There have been plenty of measured and respectful contributions on both sides of the March 8th referendums (strictly speaking, there are four sides but it has typically been narrowed into two). However, there is no escaping the fact that trust and tribalism are closely related in the debate.
Each side has its own “trusted” legal advice and, as you know with lawyers, you’ll never get uniformity.
So the Irish Women Lawyers Association is advocating Yes-Yes, despite the “extremely unfortunate” absence of a definition of “durable” relationships in the proposed amendment to article 41 of the Constitution.
More than some of the other referendums we’ve had in recent years, the upcoming polls are relatively technical in nature; more in the realm of linguistics than ethics
There is no Irish Men Lawyers Association – although some might say that pretty much wasthe Bar not too long ago. However, there is an organisation, Lawyers for Justice Ireland, which is advocating No-No. The referendums “will erase the entire concept of families as a bedrock of our society”, according to the group, which has 19,000 followers on X.
There is, of course, a range of other views, as these pages of The Irish Times attest. More than some of the other referendums we’ve had in recent years, however, the upcoming polls – on redefining the family in the Constitution and amending the language around care within families – are relatively technical in nature; more in the realm of linguistics than ethics. This arguably leaves us more dependent on experts to interpret the practical implications. So who do you trust?
A handy toolkit has been developed by a team of researchers led by Prof Maria Baghramian of UCD’s school of philosophy to answer this very question.

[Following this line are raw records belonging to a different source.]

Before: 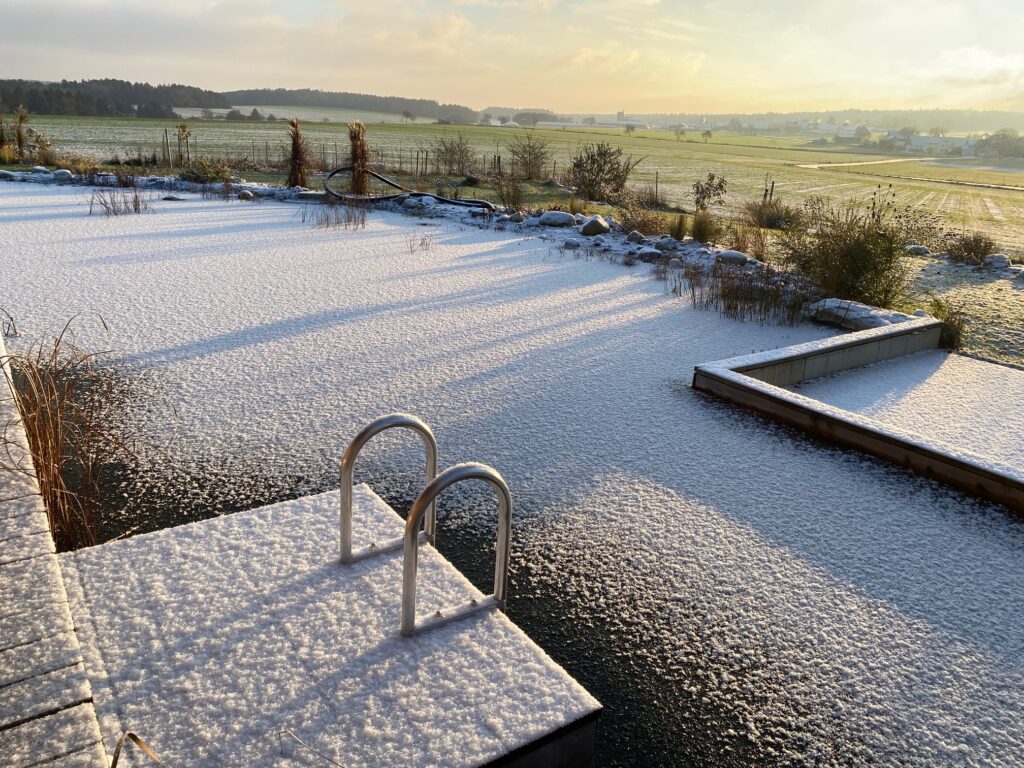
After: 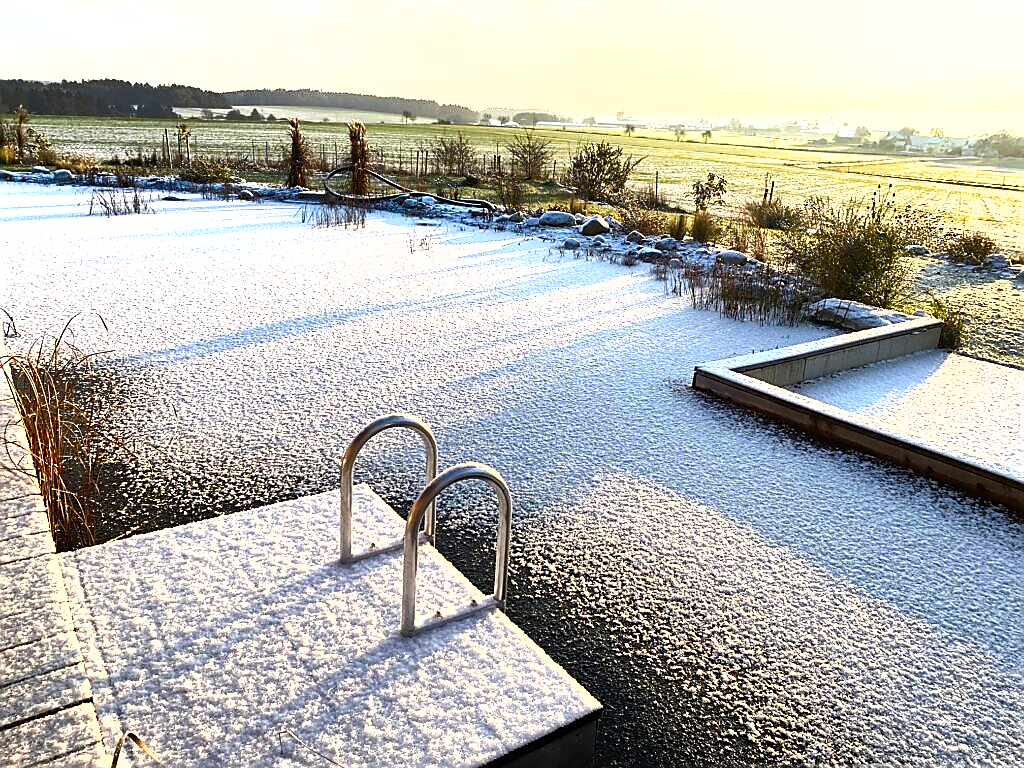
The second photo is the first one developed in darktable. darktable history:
levels: levels [0, 0.352, 0.703]
shadows and highlights: soften with gaussian
sharpen: radius 1.395, amount 1.265, threshold 0.713
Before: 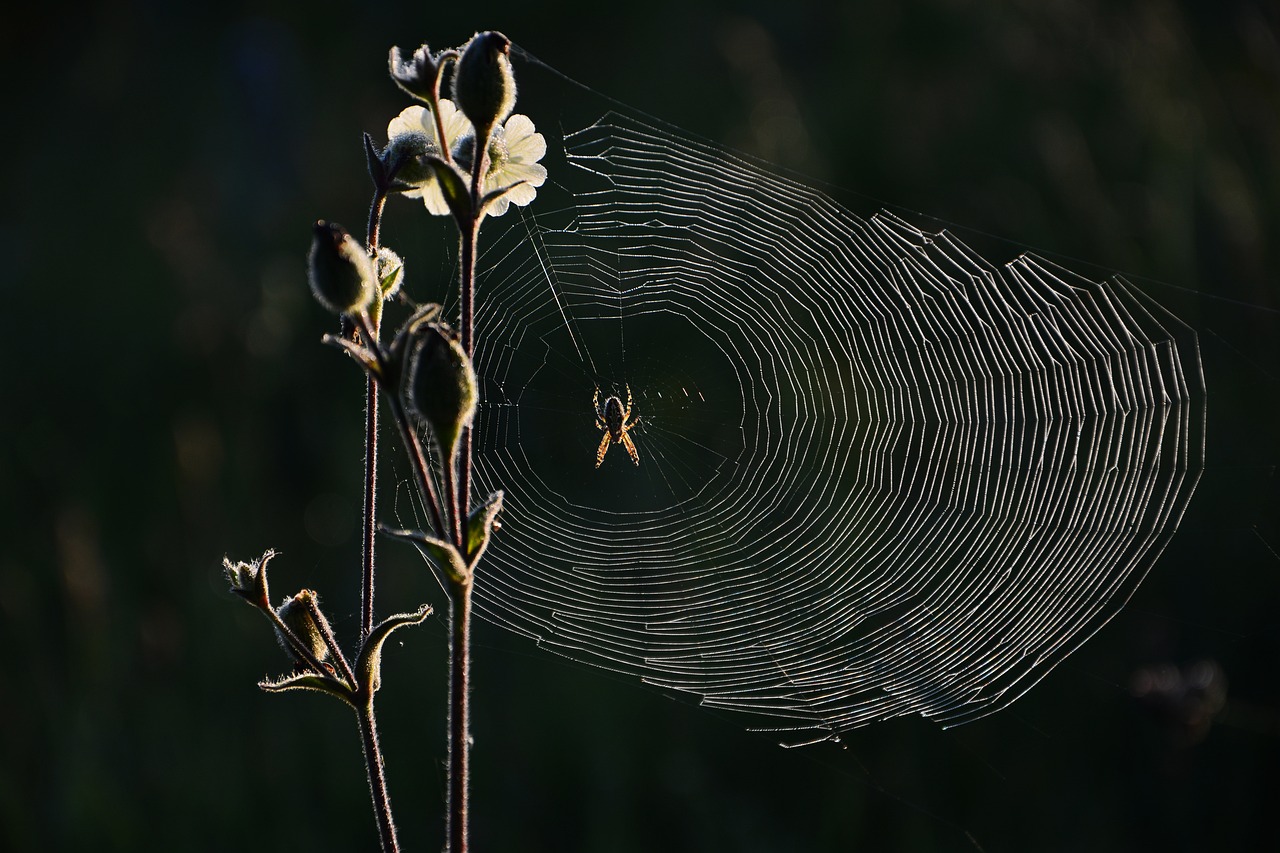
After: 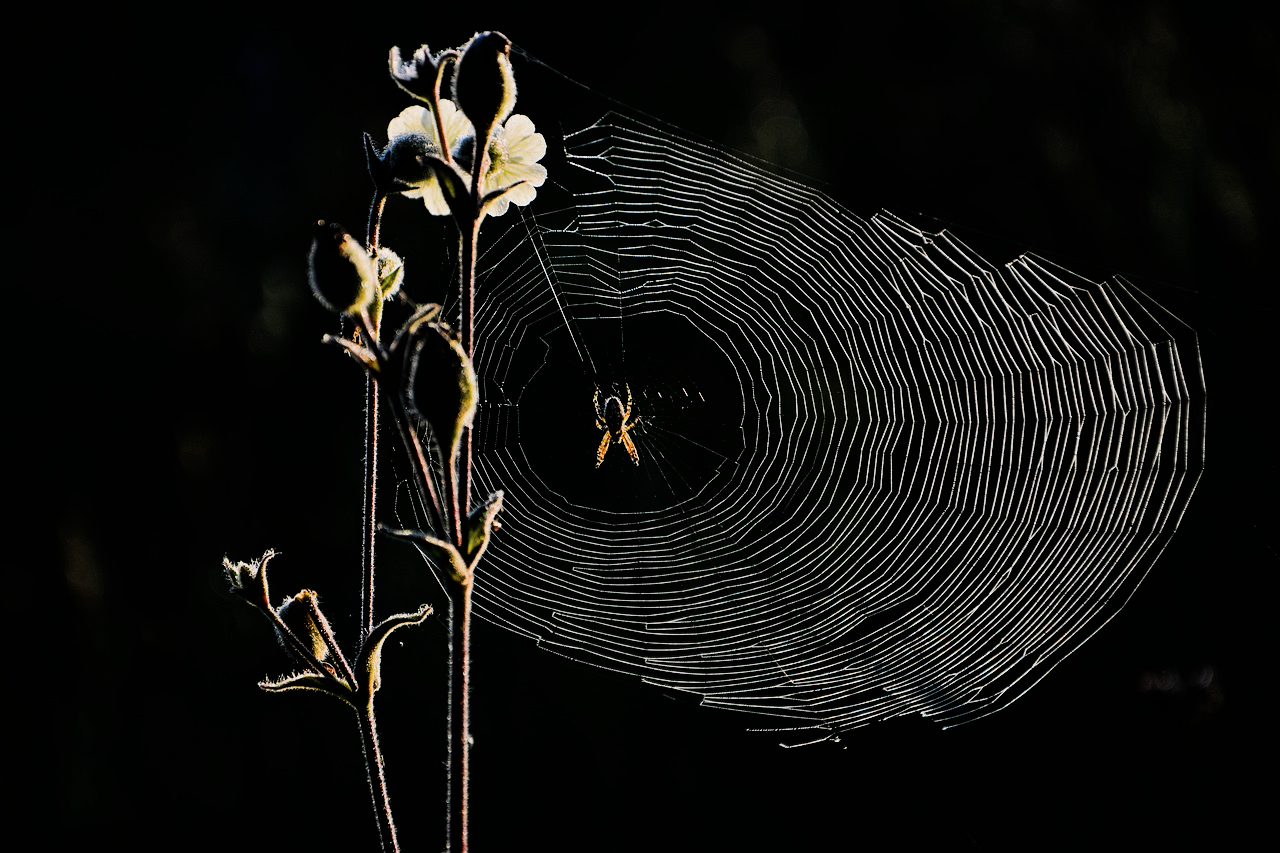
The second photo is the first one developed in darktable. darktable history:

Under a three-year, EU-funded programme, the Peritia project produced a series of academic reports on the subject of “trust in experts”, and one outcome is the online toolkit – which can be tried out at peritia-trust.eu/toolkit. Aimed at everyone from school students upwards, it tests how trusting – or gullible – you are by asking some provocative questions, for example, whether you should listen to psychologist Jordan Peterson on climate science.
To determine whether someone is a “genuine expert” a good starting point is to check their CV, it recommends. “Do they have a good track record of experience in their field? Do other scientists refer to their work?”
To evaluate whether the information they provide is reliable, measure it against the scientific consensus (for the sake of the referendum, one can replace “scientific” with “legal” or “expert”).
“Does the source clearly distinguish between factual reporting and editorial opinion? Reliable sources correct themselves. Does your source do that? ... Does the source operate under reliable oversight?”
Northern Irish philosopher Onora O’Neill, who was one of a slew of academics from nine countries involved with Peritia, had previously developed a more condensed test for trustworthiness. Look out for three things, she said: “Honesty, reliability and competence.”
There is no magic formula, however. And the lesson from psychology is that none of us is above blindly trusting those whom we regard to be part of our group identity. This isn’t to excuse people from wallowing in tribal swamps. But, as Haidt suggests, when it comes to critiquing public debate, we should cut each other some slack as political animals and focus our indignation instead on environmental factors that breed narrow-mindedness.